* Record list

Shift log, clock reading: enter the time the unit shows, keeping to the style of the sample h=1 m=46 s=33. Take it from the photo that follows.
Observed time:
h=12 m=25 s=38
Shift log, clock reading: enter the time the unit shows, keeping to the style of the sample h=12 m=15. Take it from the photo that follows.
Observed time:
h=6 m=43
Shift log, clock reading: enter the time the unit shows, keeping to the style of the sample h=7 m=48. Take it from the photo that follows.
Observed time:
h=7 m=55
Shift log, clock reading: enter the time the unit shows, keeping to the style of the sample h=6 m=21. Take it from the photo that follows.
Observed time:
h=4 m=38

---

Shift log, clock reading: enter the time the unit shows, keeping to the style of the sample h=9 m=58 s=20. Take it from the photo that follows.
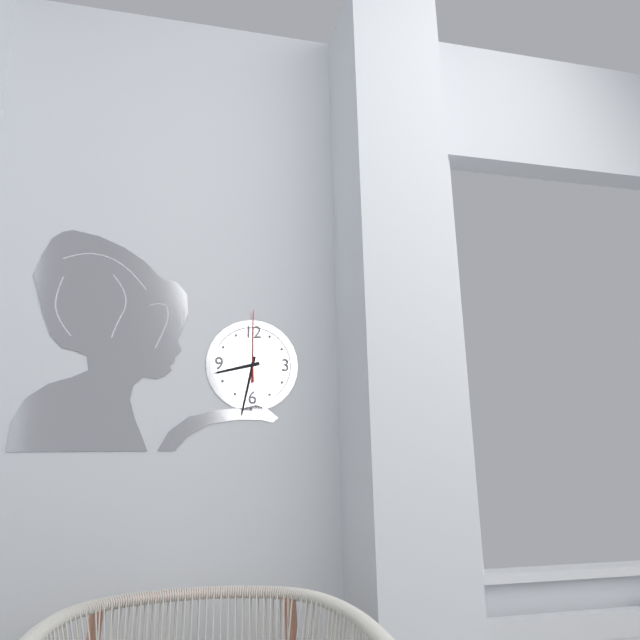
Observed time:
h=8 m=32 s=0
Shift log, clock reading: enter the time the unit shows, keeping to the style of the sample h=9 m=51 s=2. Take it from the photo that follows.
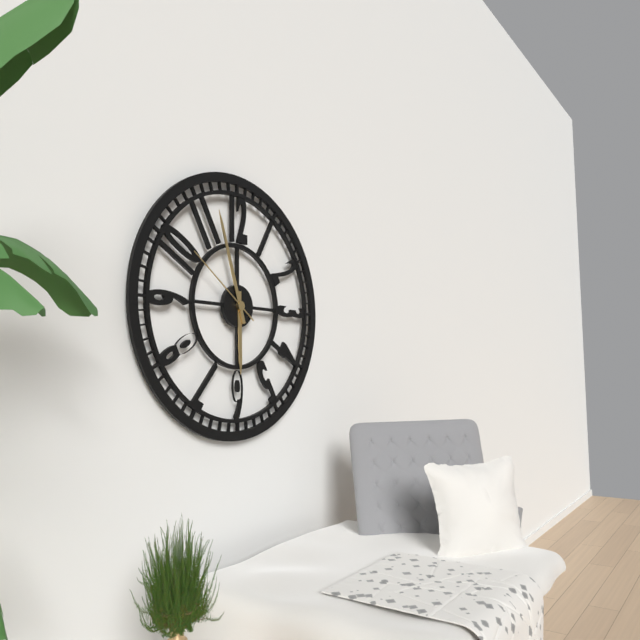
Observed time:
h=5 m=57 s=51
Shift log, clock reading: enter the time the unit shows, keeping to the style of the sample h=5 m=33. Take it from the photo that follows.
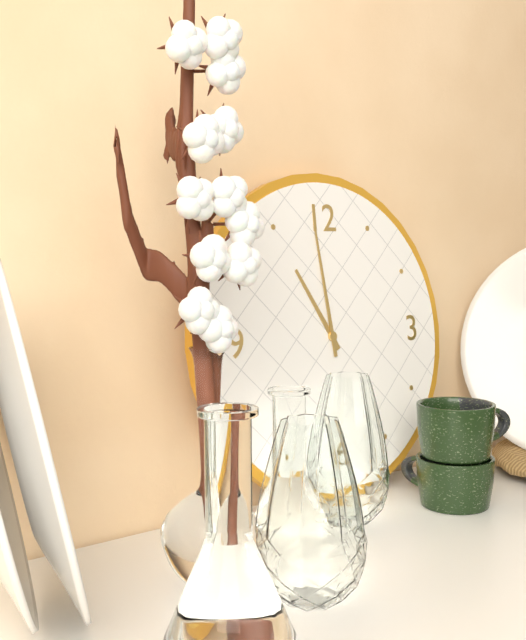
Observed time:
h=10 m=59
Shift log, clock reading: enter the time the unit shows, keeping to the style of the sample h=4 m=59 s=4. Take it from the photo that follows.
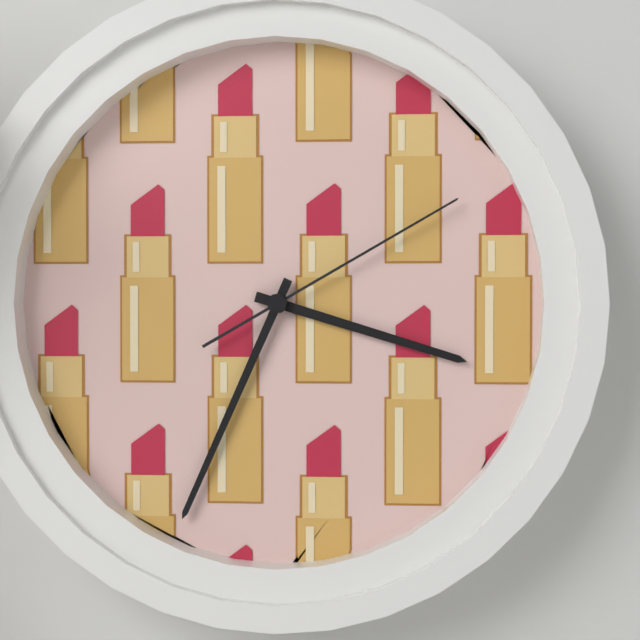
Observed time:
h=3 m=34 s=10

* Request
Can you write out everything from the line with "s=20. Take it from the photo that follows." down to the line with "h=3 m=34 s=10", swapping "Observed time" for "Recorded time" and keeping all else the same, but without the pictures?

* Full solution
Shift log, clock reading: enter the time the unit shows, keeping to the style of the sample h=9 m=58 s=20. Take it from the photo that follows.
Recorded time:
h=8 m=32 s=0
Shift log, clock reading: enter the time the unit shows, keeping to the style of the sample h=9 m=51 s=2. Take it from the photo that follows.
Recorded time:
h=5 m=57 s=51
Shift log, clock reading: enter the time the unit shows, keeping to the style of the sample h=5 m=33. Take it from the photo that follows.
Recorded time:
h=10 m=59
Shift log, clock reading: enter the time the unit shows, keeping to the style of the sample h=4 m=59 s=4. Take it from the photo that follows.
Recorded time:
h=3 m=34 s=10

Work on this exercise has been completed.